# Importing CPU



## Deleted member 118788 (Apr 4, 2016)

Hey guys,

What do you think about importing 2x Intel Xeon E5 2670? They are Sandy Bridge Chips but 8 core. They are selling for 70 USD. I am thinking importing twice will beat everything I can buy here. Let me know your thoughts. 

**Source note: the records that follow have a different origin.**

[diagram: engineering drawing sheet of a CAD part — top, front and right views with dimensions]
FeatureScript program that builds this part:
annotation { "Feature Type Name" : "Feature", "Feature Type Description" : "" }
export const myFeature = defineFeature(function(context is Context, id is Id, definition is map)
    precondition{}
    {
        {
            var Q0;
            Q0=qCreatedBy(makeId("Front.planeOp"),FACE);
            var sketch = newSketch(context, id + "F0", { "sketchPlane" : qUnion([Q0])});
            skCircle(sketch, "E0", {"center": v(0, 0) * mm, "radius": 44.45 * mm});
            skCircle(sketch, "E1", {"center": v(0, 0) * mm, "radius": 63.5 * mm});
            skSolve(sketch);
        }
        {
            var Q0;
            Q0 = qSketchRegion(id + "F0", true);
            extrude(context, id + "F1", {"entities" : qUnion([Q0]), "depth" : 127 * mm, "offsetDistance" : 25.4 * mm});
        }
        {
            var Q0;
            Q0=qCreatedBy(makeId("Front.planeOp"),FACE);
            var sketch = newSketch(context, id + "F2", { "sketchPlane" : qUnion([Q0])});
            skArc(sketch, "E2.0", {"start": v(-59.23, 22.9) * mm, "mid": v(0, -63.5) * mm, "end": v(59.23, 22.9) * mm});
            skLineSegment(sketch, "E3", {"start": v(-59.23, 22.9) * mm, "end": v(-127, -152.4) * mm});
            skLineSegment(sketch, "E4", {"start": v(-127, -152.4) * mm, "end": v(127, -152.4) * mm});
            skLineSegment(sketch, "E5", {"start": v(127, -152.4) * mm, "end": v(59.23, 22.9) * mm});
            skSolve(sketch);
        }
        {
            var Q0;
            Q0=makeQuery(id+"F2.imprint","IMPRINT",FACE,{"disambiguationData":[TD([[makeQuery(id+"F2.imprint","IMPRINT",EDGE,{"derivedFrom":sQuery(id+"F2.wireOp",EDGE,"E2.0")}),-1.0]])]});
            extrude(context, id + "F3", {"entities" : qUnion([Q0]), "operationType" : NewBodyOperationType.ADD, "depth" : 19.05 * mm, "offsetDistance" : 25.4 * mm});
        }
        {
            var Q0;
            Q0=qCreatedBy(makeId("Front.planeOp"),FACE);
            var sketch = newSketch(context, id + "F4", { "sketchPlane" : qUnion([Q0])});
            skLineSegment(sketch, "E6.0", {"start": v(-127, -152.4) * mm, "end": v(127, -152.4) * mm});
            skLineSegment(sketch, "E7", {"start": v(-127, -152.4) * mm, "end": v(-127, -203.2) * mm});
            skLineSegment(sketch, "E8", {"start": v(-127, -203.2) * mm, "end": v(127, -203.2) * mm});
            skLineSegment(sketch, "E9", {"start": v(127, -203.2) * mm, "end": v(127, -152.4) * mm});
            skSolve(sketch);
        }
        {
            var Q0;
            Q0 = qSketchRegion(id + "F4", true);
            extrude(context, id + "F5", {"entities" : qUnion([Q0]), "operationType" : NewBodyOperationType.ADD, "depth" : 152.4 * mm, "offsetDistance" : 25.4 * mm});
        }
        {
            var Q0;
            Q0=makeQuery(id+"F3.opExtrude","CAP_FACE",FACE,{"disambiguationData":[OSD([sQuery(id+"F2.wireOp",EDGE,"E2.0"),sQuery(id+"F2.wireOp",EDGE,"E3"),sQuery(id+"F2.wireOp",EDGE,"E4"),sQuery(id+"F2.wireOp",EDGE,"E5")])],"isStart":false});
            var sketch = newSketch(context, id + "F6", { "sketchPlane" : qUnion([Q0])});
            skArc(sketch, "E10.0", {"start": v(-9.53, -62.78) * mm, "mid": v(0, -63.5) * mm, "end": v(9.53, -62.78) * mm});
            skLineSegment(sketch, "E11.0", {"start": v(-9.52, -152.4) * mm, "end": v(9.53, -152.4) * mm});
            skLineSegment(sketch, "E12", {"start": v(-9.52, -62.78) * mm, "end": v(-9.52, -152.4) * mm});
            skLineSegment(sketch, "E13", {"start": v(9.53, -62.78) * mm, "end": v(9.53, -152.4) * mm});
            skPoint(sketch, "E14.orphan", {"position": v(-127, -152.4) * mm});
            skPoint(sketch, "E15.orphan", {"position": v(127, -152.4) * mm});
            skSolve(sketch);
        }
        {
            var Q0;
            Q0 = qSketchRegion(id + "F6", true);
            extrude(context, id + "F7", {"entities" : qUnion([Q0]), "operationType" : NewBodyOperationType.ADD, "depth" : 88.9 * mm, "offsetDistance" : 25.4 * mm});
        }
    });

Building a 32-Thread Xeon Monster PC for Less Than the Price of a Haswell-E Core i7 | TechSpot Indi
Intel Xeon E5 2670 2 60GHz 20MB Cache 8GT s LGA2011 8 Core CPU Processor SR0H8 | eBay


----------



## nac (Apr 4, 2016)

- How much duty you will have to pay for importing?
- Intel has international warranty?


----------



## Deleted member 118788 (Apr 5, 2016)

nac said:


> - How much duty you will have to pay for importing?
> - Intel has international warranty?



1. I am trying to get an quote for it. 
2. They are pulled out server chips. Warranty won't be applicable here.


----------



## nac (Apr 5, 2016)

Geek-With-Lens said:


> 1. I am trying to get an quote for it.
> 2. They are pulled out server chips. Warranty won't be applicable here.

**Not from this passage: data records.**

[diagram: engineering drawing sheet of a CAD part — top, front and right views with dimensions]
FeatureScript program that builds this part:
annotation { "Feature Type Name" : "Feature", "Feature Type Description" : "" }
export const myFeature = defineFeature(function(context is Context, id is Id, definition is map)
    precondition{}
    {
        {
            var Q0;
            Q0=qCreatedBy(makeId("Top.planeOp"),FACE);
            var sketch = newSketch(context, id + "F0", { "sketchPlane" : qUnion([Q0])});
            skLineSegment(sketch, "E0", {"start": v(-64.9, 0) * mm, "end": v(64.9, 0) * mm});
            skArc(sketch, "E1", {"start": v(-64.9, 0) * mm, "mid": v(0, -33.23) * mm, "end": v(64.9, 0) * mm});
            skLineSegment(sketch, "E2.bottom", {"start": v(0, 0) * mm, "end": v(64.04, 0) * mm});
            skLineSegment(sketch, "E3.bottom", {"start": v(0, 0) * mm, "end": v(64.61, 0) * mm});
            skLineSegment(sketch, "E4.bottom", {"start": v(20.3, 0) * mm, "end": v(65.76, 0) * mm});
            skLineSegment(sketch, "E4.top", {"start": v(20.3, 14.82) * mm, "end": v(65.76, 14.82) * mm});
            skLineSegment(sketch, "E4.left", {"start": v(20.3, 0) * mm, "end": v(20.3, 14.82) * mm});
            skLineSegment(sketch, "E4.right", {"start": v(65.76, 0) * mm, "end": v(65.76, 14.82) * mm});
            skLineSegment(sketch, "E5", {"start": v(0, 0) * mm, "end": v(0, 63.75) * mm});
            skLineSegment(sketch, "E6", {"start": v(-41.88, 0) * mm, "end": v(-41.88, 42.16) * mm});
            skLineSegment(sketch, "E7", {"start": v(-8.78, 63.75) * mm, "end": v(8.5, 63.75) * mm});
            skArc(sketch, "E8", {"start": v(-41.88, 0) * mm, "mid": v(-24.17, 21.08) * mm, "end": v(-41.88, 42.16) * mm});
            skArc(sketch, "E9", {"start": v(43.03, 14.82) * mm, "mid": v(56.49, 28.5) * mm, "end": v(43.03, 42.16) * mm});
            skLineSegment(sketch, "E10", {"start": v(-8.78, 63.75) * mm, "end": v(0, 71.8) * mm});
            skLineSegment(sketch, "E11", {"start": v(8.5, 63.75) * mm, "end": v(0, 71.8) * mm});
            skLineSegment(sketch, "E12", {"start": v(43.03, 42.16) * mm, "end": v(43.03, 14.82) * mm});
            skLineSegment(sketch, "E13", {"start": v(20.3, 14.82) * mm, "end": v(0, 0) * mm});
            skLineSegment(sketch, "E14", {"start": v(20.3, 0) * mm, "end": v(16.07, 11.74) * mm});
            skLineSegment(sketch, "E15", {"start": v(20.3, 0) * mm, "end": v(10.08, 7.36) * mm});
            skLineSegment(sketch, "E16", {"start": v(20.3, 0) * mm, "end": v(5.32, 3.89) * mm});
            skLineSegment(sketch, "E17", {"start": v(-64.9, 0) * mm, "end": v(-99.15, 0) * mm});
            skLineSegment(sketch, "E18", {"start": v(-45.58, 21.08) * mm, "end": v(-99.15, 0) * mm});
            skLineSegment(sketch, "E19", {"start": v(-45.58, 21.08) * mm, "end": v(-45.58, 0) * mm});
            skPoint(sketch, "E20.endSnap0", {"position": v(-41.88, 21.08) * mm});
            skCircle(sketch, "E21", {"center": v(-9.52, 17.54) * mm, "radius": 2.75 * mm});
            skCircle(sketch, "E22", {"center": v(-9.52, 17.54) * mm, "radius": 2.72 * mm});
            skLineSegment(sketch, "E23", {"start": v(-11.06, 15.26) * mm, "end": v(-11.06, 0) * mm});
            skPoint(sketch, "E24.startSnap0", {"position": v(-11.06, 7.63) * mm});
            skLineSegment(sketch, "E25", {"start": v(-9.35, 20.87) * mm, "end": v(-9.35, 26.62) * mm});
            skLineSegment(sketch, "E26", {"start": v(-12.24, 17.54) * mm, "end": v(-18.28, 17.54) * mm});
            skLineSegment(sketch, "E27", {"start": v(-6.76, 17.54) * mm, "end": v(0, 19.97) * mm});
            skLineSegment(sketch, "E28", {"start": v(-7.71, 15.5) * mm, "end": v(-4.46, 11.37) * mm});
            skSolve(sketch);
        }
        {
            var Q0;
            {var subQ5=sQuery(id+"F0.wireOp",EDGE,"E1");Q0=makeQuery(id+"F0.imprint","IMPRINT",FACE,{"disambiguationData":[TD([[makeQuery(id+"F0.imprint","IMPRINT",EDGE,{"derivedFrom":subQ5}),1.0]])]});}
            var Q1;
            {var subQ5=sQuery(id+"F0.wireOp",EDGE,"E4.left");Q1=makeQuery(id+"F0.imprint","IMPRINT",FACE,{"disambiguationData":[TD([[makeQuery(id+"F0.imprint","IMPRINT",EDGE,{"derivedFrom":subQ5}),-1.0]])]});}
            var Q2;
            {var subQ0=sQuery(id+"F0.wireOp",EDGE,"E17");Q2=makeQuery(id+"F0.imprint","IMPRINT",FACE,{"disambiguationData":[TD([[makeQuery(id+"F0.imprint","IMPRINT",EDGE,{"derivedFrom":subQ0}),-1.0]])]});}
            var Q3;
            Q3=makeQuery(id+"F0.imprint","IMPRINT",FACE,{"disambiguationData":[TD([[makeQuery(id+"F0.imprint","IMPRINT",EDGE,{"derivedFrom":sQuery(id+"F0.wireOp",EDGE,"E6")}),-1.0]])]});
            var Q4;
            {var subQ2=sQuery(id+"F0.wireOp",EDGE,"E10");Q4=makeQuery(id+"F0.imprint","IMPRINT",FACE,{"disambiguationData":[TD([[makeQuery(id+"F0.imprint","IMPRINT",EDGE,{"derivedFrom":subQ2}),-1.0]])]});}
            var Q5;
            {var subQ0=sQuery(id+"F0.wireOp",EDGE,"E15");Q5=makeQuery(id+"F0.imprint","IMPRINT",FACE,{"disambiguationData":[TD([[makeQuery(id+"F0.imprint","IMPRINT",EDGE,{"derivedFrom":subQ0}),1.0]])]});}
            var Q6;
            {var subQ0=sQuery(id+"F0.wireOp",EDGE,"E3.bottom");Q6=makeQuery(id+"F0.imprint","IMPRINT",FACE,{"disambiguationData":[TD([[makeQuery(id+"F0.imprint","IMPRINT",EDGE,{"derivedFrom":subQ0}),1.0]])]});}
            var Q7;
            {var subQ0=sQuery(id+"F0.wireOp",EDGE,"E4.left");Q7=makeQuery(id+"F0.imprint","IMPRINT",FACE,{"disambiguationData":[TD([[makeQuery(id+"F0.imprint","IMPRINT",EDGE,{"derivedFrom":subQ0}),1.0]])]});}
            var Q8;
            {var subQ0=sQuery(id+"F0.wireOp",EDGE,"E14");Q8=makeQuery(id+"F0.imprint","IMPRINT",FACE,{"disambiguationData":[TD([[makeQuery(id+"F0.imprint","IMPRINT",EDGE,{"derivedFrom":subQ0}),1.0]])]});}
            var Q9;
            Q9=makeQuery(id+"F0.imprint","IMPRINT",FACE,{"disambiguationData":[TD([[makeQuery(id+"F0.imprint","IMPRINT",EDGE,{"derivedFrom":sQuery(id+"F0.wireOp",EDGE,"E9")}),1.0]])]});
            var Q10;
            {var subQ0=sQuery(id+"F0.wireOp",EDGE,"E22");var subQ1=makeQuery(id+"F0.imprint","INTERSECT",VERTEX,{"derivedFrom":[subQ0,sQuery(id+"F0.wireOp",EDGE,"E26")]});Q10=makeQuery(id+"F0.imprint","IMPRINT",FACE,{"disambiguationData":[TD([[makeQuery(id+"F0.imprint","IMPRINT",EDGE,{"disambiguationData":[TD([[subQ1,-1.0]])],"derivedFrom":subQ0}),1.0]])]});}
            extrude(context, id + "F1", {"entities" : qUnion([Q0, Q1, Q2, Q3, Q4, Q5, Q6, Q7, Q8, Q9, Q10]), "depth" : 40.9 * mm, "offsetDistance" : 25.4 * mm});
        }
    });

Pulled out in the sense, USED? Ebay seller listed as "Clean pulls", but classified as "USED".
I kinda jumped after seeing the price of the processor, but after getting price for other core components it's waaay over my budget. CPU+MB (X79)+8GB RAM+GPU > 70+250+80+40+Shipping and duties, at least I am looking at $500 
That C2 stepping chip is a kind of Xeon Processor not something we have to buy extra, right? Earlier version of Intel Xeon E5 2670 came out with C1 stepping chip, and the article suggest us to go for C2 which is the latest, right?


----------



## Deleted member 118788 (Apr 5, 2016)

nac said:


> Pulled out in the sense, USED? Ebay seller listed as "Clean pulls", but classified as "USED".
> I kinda jumped after seeing the price of the processor, but after getting price for other core components it's waaay over my budget. CPU+MB (X79)+8GB RAM+GPU > 70+250+80+40+Shipping and duties, at least I am looking at $500
> That C2 stepping chip is a kind of Xeon Processor not something we have to buy extra, right? Earlier version of Intel Xeon E5 2670 came out with C1 stepping chip, and the article suggest us to go for C2 which is the latest, right?



Yes, pulled out means used. They were removed from Working Servers. The chip is genuine. 

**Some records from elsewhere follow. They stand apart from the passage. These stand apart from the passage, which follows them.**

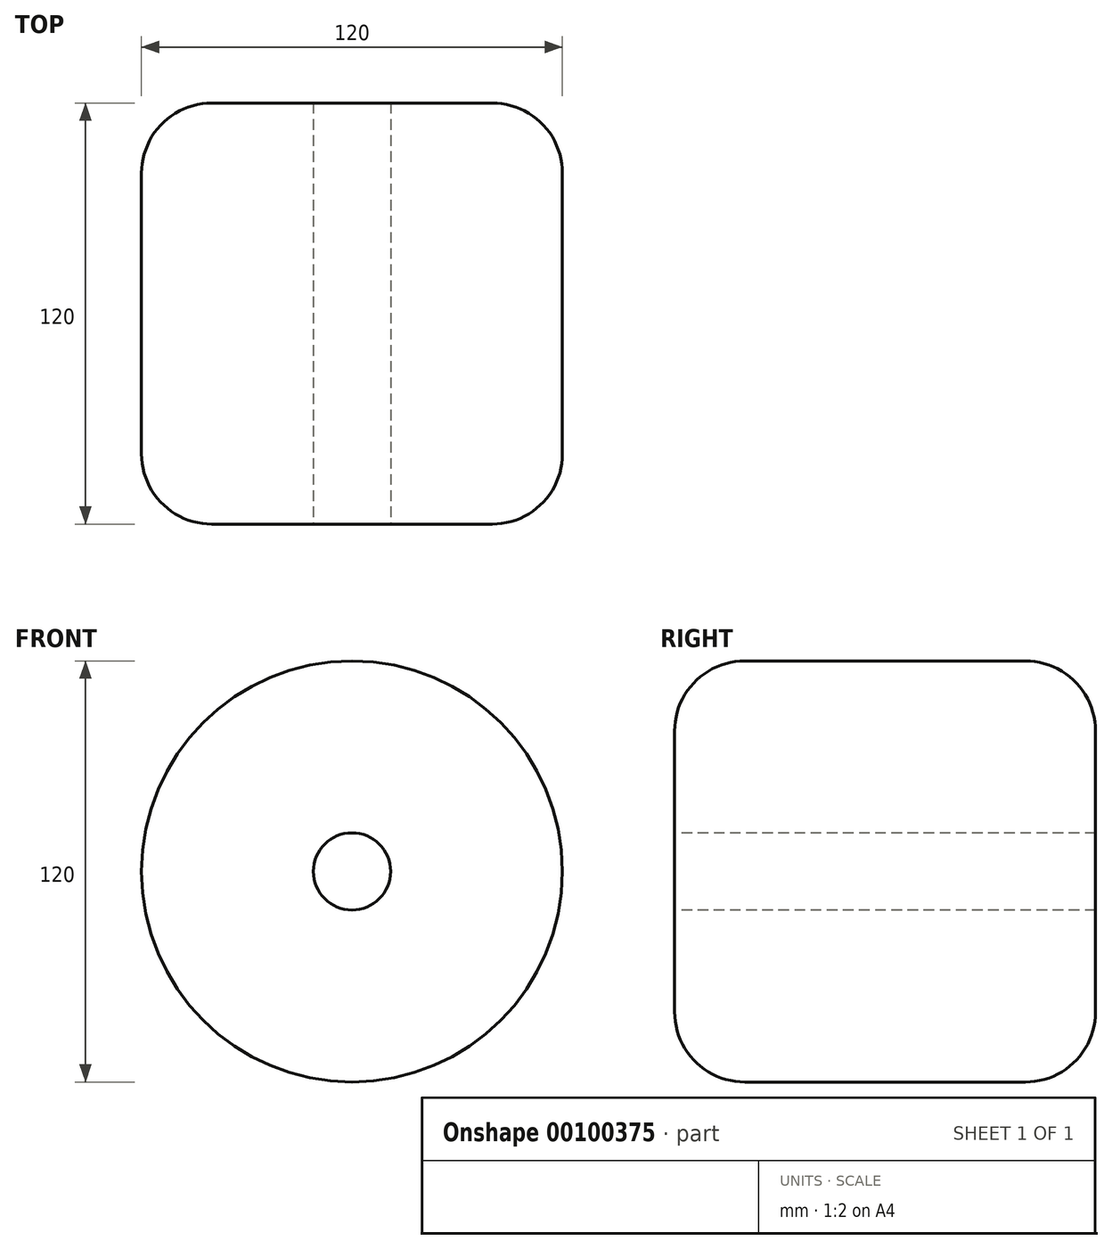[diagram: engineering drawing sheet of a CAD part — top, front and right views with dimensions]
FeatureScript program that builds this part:
annotation { "Feature Type Name" : "Feature", "Feature Type Description" : "" }
export const myFeature = defineFeature(function(context is Context, id is Id, definition is map)
    precondition{}
    {
        {
            var Q0;
            Q0=qCreatedBy(makeId("Front.planeOp"),FACE);
            var sketch = newSketch(context, id + "F0", { "sketchPlane" : qUnion([Q0])});
            skCircle(sketch, "E0", {"center": v(0, 0) * mm, "radius": 60 * mm});
            skSolve(sketch);
        }
        {
            var Q0;
            Q0 = qSketchRegion(id + "F0", true);
            extrude(context, id + "F1", {"entities" : qUnion([Q0]), "depth" : 120 * mm});
        }
        {
            var Q0;
            Q0=makeQuery(id+"F1.opExtrude","CAP_FACE",FACE,{"disambiguationData":[OSD([sQuery(id+"F0.wireOp",EDGE,"E0")])],"isStart":false});
            var sketch = newSketch(context, id + "F2", { "sketchPlane" : qUnion([Q0])});
            skPoint(sketch, "E1", {"position": v(0, 0) * mm});
            skSolve(sketch);
        }
        {
            var Q0;
            Q0=sQuery(id+"F2.wireOp",VERTEX,"E1");
            var Q1;
            Q1=makeQuery(id+"F1.opExtrude","SWEPT_BODY",BODY,{"disambiguationData":[OSD([sQuery(id+"F0.wireOp",EDGE,"E0")])]});
            hole(context, id + "F3", {"style" : HoleStyle.SIMPLE, "endStyle" : HoleEndStyle.THROUGH, "standardTappedOrClearance" : lookupTablePath({ "standard" : "ISO", "fit" : "Normal", "size" : "M20", "type" : "Clearance" }), "standardBlindInLast" : lookupTablePath({ "fit" : "Standard", "standard" : "ISO", "size" : "M20", "type" : "Clearance" }), "holeDiameter" : 22 * mm, "locations" : qUnion([Q0]), "scope" : qUnion([Q1]), "isTappedThrough" : true});
        }
        {
            var Q0;
            Q0=makeQuery(id+"F1.opExtrude","SWEPT_FACE",FACE,{"disambiguationData":[OSD([sQuery(id+"F0.wireOp",EDGE,"E0")])]});
            var Q1;
            Q1=makeQuery(id+"F3.hole-0.boolean.opBoolean","COPY",FACE,{"derivedFrom":makeQuery(id+"F3.hole-0.opRevolve","SWEPT_FACE",FACE,{"disambiguationData":[OSD([sQuery(id+"F3.hole-0.sketch.wireOp",EDGE,"core_line_2")])]})});
            fillet(context, id + "F4", {"entities" : qUnion([Q0, Q1]), "radius" : 20 * mm, "tangentPropagation" : true, "allowEdgeOverflow" : false});
        }
    });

(SR0KX) chips are C2 Stepping. Multiple Amazon Sellers with good reviews are selling it here but only few of them does International Shipping which is costly even without customs. Amazon.com: Buying Choices: Intel E5-2670 2.60Ghz 20M Cache 8-Core 115W Processor SR0K

I will try to get a quote from some company like shopinternational to see what could be the final price. The deal is much better if some body is coming from USA and bring the chip with them. Which is the cheapest X79 mobo available in India?


----------



## nac (Apr 5, 2016)

Geek-With-Lens said:


> Which is the cheapest X79 mobo available in India?


If you're getting m/b from India it will be even more expensive I think. I saw few X79 boards in Amazon, cheapest costs about 27k from Asus and Intel.


----------



## Deleted member 118788 (Apr 5, 2016)

nac said:


> If you're getting m/b from India it will be even more expensive I think. I saw few X79 boards in Amazon, cheapest costs about 27k from Asus and Intel.



Well, I reside in India. Importing a Mobo will never be feasible for me.


----------



## nac (Apr 5, 2016)

Geek-With-Lens said:


> Well, I reside in India. Importing a Mobo will never be feasible for me.



Try local shops, they are usually tend to be cheaper than online. Sub 20k should be good deal for brand new one. They able to get to get dual socket m/b for under $300. BTW, that site is an Indian site All their quoting are in $$$, so I assume they procured it from overseas...


----------